How would the introduction on information management continue from its last sentence, written as the next part of that text?

> PASSAGE
-- -- --
Part of The Beginning and The End of Information Management.

Introduction

“The Beginning and The End of Information Management”

Information management is big news at the moment.  Put simply, information management is the strategic management of information to ensure it is captured, maintained, and used as required by your organisation’s strategic intent.  

If you’ve already been put off by the fact I used “information” and “management” in my definition of “information management”, or that I used “strategic” twice, you’re probably not going to enjoy running an information management initiative. 

I can’t think of any reason why you’d want to read this book if you aren’t trying to lead an information management initiative.  It’s not a general audience book.  But it does try to both introduce you to the concepts of information management while at the same time looking at the subject in a slightly different way.  

This book hopes to arm you with some ideas that will help you lead your initiative.  But if you’ve never been involved in an information management initiative before you might not notice when I’m trying to help you.  I’ll try, but you might still end up taking your initiative down a wrong turn and wasting hundreds of thousands of dollars.  But now you can blame me. 

The good news is these initiatives tend to take a long time, particularly when managed poorly, so by the time you’ve finished you might understand where I’m coming from.  You’ll be ready for next time at least.  At that point, just try not to come across as a know-it-all, like I fear I am now. 

There are at least three ways I view us being at both “the beginning” and “the end” of information management and therefore why I’ve included this in the title of this book.  

Firstly, I think the fact that we need information management initiatives is an anomaly.  It’s bizarre when you think about it. We all know what information is, and we use it every day. So why a special program to manage it?  Why haven’t we been naturally incorporating what we know about the economics of information into our change programs and improvement initiatives?

I think I know what happened, some of which I discuss in this book.  In brief, the discipline of general management, which was largely about telling people what to do, suddenly stopped working when information technology started being incorporated into the design of our organisations.  

While we noticed the big impacts of information technology, we didn’t notice other subtle shifts. So while general management stopped working immediately, the impact on our organisations took decades.  This 30-Year-Drift caused us to confuse “details” in general with “technical details”.  There are a lot of details to consider during an information management initiative, but they aren’t all “technical”. 

Conflating these concepts caused a drift of responsibilities into I.T.  departments that they never fully embraced. Even when I.T. departments tried to embrace these new responsibilities, other trends such as outsourcing accidentally eliminated the associated capabilities as not core to I.T.  

When we are starting an information management initiative, at “the beginning” so to speak, we must first address this drift.  

But we’re also at “the end” of this problem.  Indeed, if you are only just starting your information management initiative now you’ve already started too late.  It’s likely that your competitors are way ahead of you by this point.  This is “the end” in terms of being able to obtain any competative advantage by merely addressing this drift.
-- -- --
> RECORD EXCERPTS
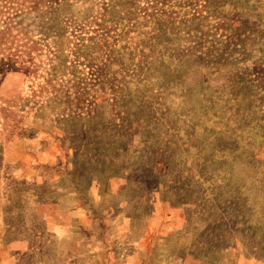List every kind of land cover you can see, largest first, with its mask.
Segmentation results:
<instances>
[{
    "label": "rangeland",
    "instance_id": "obj_1",
    "mask_svg": "<svg viewBox=\"0 0 264 264\" xmlns=\"http://www.w3.org/2000/svg\"><path fill=\"white\" fill-rule=\"evenodd\" d=\"M0 32V264H264V0H0Z\"/></svg>",
    "mask_w": 264,
    "mask_h": 264
},
{
    "label": "trees",
    "instance_id": "obj_2",
    "mask_svg": "<svg viewBox=\"0 0 264 264\" xmlns=\"http://www.w3.org/2000/svg\"><path fill=\"white\" fill-rule=\"evenodd\" d=\"M3 33L2 32H0V35H2ZM3 41H2V37L0 36V44L2 43ZM4 61H6V59L5 58H3V59H0V62H1V68H6L7 66H8V64L7 65H4L5 63H4ZM14 62V61H13ZM10 63H12V62H10ZM13 65V64H12ZM5 66V67H4Z\"/></svg>",
    "mask_w": 264,
    "mask_h": 264
}]
</instances>
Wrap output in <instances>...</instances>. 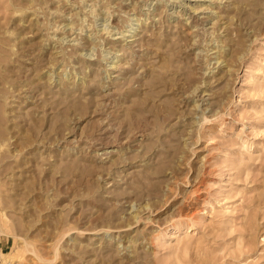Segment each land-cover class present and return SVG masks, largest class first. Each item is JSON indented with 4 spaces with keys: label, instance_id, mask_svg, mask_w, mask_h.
<instances>
[{
    "label": "rangeland",
    "instance_id": "obj_1",
    "mask_svg": "<svg viewBox=\"0 0 264 264\" xmlns=\"http://www.w3.org/2000/svg\"><path fill=\"white\" fill-rule=\"evenodd\" d=\"M59 1L0 0V264H264V0Z\"/></svg>",
    "mask_w": 264,
    "mask_h": 264
},
{
    "label": "bare ground",
    "instance_id": "obj_2",
    "mask_svg": "<svg viewBox=\"0 0 264 264\" xmlns=\"http://www.w3.org/2000/svg\"><path fill=\"white\" fill-rule=\"evenodd\" d=\"M61 1H62V3H63V1H66V2H64L63 4H67L68 6H70V9L68 10V11H66V12H62V9L60 10V9H57L55 12L54 11H52L53 13H55V14H61L62 15V17L61 18H63V20L62 19H60V20H62L61 22L60 21H58L59 23H55L54 24V22H53V25H52V32L49 34L50 35V39H52V38H54L55 39V37L56 36H59V33L60 34H62V36L61 37H59V38H57L56 37V39L54 40V39H52V40H54V41H56L57 39H60L59 41L61 42V41H64L65 42V40H68V42L70 43H68L69 45H75V47L76 46H82V47H80V48H85V47H83L84 46V43L86 42V44L88 45V44H90V43H87V41L89 42V40H85V39H91V40H93V39H95V34H98V33H100V37H101V35H107L109 38L112 36L113 37V42H114V40H116L117 38H121L122 36H113L114 34H116V33H122V35H127V36H129V37H132V38H129V40H128V42L130 41V40H137V39H139L140 37H142V34L140 33V36H139V34H138V36H136L137 34V32H135L134 33V31H132L133 29L132 28H135V29H137L138 31H141V32H143L140 28H138V27H134L133 26V23H129L128 25L131 27V29H129V27H128V29H125V30H127V31H131V32H133V33H126V32H124L123 30H114V28H110V26H106V27H104V25H103V28L100 30L99 29V31H97V32H94V28L92 27V24L90 23L91 21H89L87 18H88V16H90V17H92V20H93V18H104V19H106V20H109V19H111L112 18V16H113V14H115V13H113L112 14V12H111V10L108 8V7H104V8H102L101 6H103V4H102V2L100 3L101 4V6H100V4L98 3H96L95 1H93V0H80L82 3H83V6H82V8L79 10L78 8V11H79V13H77L78 11L76 10V11H73V10H75V8H76V6L77 5H75L76 3V1H74V2H69L68 0H60L59 1V3H61ZM102 1V0H101ZM151 1V0H150ZM154 1H156V0H154ZM159 1H161L162 2V0H159ZM77 2H79V1H77ZM81 2H79V3H81ZM148 2V1H147ZM153 2V1H152ZM157 2V1H156ZM61 3V4H62ZM82 3H81V5H82ZM149 3V2H148ZM149 4H151L152 5V3H149ZM60 5V4H59ZM66 5V6H67ZM100 6V7H99ZM107 6H108V4H107ZM110 7V6H109ZM111 8V7H110ZM142 8H144L143 6H142ZM151 8V7H150ZM66 9V8H65ZM116 11V10H115ZM144 11V10H143ZM150 11V10H149ZM211 11V10H210ZM124 12V11H123ZM126 12V11H125ZM129 12H132V11H129ZM145 12V11H144ZM155 12V11H154ZM204 12V11H203ZM118 13V12H117ZM121 13H122V11H121ZM134 13H135V11H134ZM146 13V12H145ZM214 13V12H213ZM101 14V15H100ZM122 14H124V13H122ZM132 14V13H131ZM151 14V11H150V13L148 14V11H147V18H146V23L148 22L147 21V19L150 17L149 15ZM154 14V13H153ZM158 14V13H157ZM218 15H219V13H217ZM99 15H100V17H99ZM118 15V14H117ZM116 15V16H117ZM130 15V14H129ZM128 15V16H129ZM115 16V17H116ZM141 16V15H140ZM213 16H214V14H213ZM125 17H127V16H125ZM129 17H131V16H129ZM129 17H128V19H129ZM211 17V16H210ZM181 18H183V17H181ZM216 18H219V17H216ZM95 19H94V22H95ZM103 19V20H104ZM131 19H132V17H131ZM157 19V18H156ZM214 19V18H213ZM130 20V19H129ZM135 20V19H134ZM141 20V22H139ZM206 20V19H205ZM212 20V19H211ZM215 20H218V19H215ZM57 21V20H56ZM127 21V20H126ZM138 22L137 23H134V24H142V22H144L145 20H144V18L143 17H139V20H137ZM157 21V20H156ZM186 21V20H185ZM108 22H110V21H108ZM108 22H107V24H108ZM150 22V21H149ZM213 22H215L214 20H213ZM212 22V23H213ZM111 23H113V22H111ZM110 23V24H111ZM186 23H188V22H186ZM95 24V23H94ZM105 24V23H104ZM114 25L115 24H117V23H113ZM127 25V24H126ZM147 25V24H146ZM204 25V24H203ZM213 25H214V23H213ZM213 25H212V28H213ZM94 26V25H93ZM112 27H113V25H111ZM124 26V25H123ZM141 26V25H140ZM205 26V25H204ZM204 26H202V28L204 27ZM51 27V26H50ZM115 27V26H114ZM211 27V26H210ZM98 28V27H97ZM144 28V27H143ZM118 29V28H117ZM204 29H206L205 27H204ZM204 29H203V32H204ZM96 30V29H95ZM98 30V29H97ZM197 30V29H196ZM200 30V32H201V28H199L198 29V31ZM214 31V29H210V31ZM216 30V29H215ZM145 31H147V30H145ZM208 31H209V29H208ZM211 31V32H212ZM202 32V34H204ZM146 33V32H145ZM208 33V32H207ZM206 33V31H205V34H207ZM209 34V33H208ZM212 34L213 33H211V36H212ZM99 35V34H98ZM197 35V34H196ZM214 35V34H213ZM205 36V35H204ZM207 36V35H206ZM197 37H198V35H197ZM85 38V39H84ZM93 38V39H92ZM105 38V37H104ZM144 38V37H143ZM196 38V37H195ZM198 38H200V37H198ZM202 38V37H201ZM206 38V37H205ZM208 38V37H207ZM49 39V40H50ZM83 39L85 40V41H83ZM214 39V38H213ZM103 40V39H102ZM140 40V39H139ZM138 40V41H139ZM197 40H199V39H197ZM205 41H207L208 42V39L206 40V39H204ZM210 40V39H209ZM98 42H100L99 40H97ZM104 41V40H103ZM119 41V40H118ZM117 41V42H118ZM141 41V40H140ZM139 41V42H140ZM200 41V40H199ZM202 41H203V39H202ZM63 42V43H64ZM133 42V41H132ZM135 42V41H134ZM133 42V43H134ZM197 41H195V39H194V42H192V43H196ZM217 42V41H216ZM57 43V42H56ZM93 43V42H92ZM104 43V42H103ZM107 43V42H106ZM85 44V45H86ZM95 44V42L92 44V45H94ZM105 44V43H104ZM132 44V43H131ZM199 44V43H198ZM58 45V44H57ZM65 45V44H64ZM64 45H62L63 47H64ZM102 46H103V44H101ZM141 45V44H140ZM60 46H61V44H60ZM98 46H99V44H98ZM214 44H213V50L216 48H214ZM218 46V45H217ZM58 47H59V45H58ZM57 47V48H58ZM71 47V46H70ZM90 46H88V48H89ZM92 47V46H91ZM94 47V46H93ZM96 47H97V43H96ZM100 47V46H99ZM104 47V46H103ZM103 47H101V48H103ZM124 47V46H123ZM66 48H67V45H66ZM77 48V47H76ZM106 48V47H105ZM105 48H104V50H105ZM65 49V48H64ZM90 49V48H89ZM100 49V48H99ZM201 49H206V48H201ZM62 50V49H61ZM60 50V51H61ZM76 50V49H75ZM78 50V49H77ZM76 50V51H77ZM81 50V49H80ZM85 50V49H84ZM95 50V49H94ZM209 51H210V49H208ZM91 51H93V50H91ZM96 51H98V50H95V52ZM119 51V50H118ZM120 51H121V49H120ZM207 51V50H206ZM215 51V50H214ZM55 52V51H54ZM64 52H65V50H64ZM77 52H79V51H77ZM102 52V51H101ZM104 52V51H103ZM102 52V53H103ZM204 52V51H203ZM57 54H58V52H56ZM63 53V52H62ZM61 53V54H62ZM89 53V52H88ZM90 53H92V52H90ZM116 53V52H115ZM119 53V52H118ZM201 53V52H200ZM213 53H215V52H213ZM65 54V53H64ZM83 54H86V53H83ZM93 54H95V53H93ZM206 53H204V55H205ZM208 54V53H207ZM210 54H212V53H210ZM219 54V53H218ZM203 55V54H202ZM209 55V54H208ZM56 56H58V55H56ZM59 56H60V54H59ZM64 56V55H63ZM85 56V55H84ZM88 56V55H87ZM96 56V55H95ZM211 56V55H210ZM217 56V55H216ZM66 57V56H65ZM86 57V56H85ZM88 57H90V56H88ZM107 57V56H106ZM202 57V56H201ZM201 57H199V58H201ZM209 57V56H208ZM207 57V58H208ZM203 58V57H202ZM205 58V57H204ZM213 58V57H212ZM211 58V59H212ZM215 58V57H214ZM95 59V58H94ZM93 59V60H94ZM209 59V58H208ZM216 59V58H215ZM114 60V59H113ZM208 62H210V61H208ZM215 62H217V61H215ZM218 62H219V60H218ZM217 62V63H218ZM214 63V62H213ZM222 64V63H221ZM66 65V64H65ZM69 65V64H68ZM117 65V64H116ZM210 65H211V63H210ZM210 65H208L207 64V66H210ZM67 66V65H66ZM91 66V65H90ZM208 68H210V67H208ZM117 69V68H116ZM116 71V70H115ZM204 74H205V72H204ZM203 83V82H202Z\"/></svg>",
    "mask_w": 264,
    "mask_h": 264
}]
</instances>
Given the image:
-- -- --
> RESULT BELOW
Like all late starters, and smart second-movers, you also have an opportunity to learn from both the failures and the successes of others.  Where this book takes a different approach it is to try and help you leap-frog those who have come before you. 

Our second “beginning and end” refers to the way we think of information management frameworks.  At the beginning of your information management initiative you will adopt an information management framework.  This book includes the barest bones of such a framework (though I’d claim it is sufficient to get you started if you have nothing else).  

But in my view of how to implement an information management framework you have to think of this initial framework as something very different to the framework you will eventually build.  You need to use this generic, starting point, information management framework at “the beginning” to build your actual information management framework.  

This isn’t just a matter of customising, or picking-and-chosing elements of the framework; and this is why the initial framework doesn’t have to be particularly comprehensive.  Instead it’s about using the initial framework to generate a framework specific to the needs of your organisation.  

Notice I said “the needs of your organisation”, not “the needs of your stakeholders” or “business requirements”. I’m talking about things that are fundamental to how you operate as a business. These need to be discovered, not pushed to somebody else to define so we can tick them off a list. 

Under this approach there is a very real difference between the framework at “the beginning” and the framework at “the end”.

Thirdly, and this is personal, I’ve spent about half of my career involved in information management.  Sometimes this has been in the context of technology roles, sometimes as part of major programs and business transformations, and of course I’ve lead many information management initiatives.  

To me, I see information management as in my past.  I’m at the end of understanding our organisations as the sum of their information life-cycles.  This book represents my aging views of what I expect from the information management initiatives I encounter rather than what I’d like to actually be doing.  

But with every end comes a new beginning.  So for me this is the beginning of helping others get their information management initiatives right, and a time to look from the outside in as a consumer and stakeholder of information management initiatives as I enjoy the next phase of my career.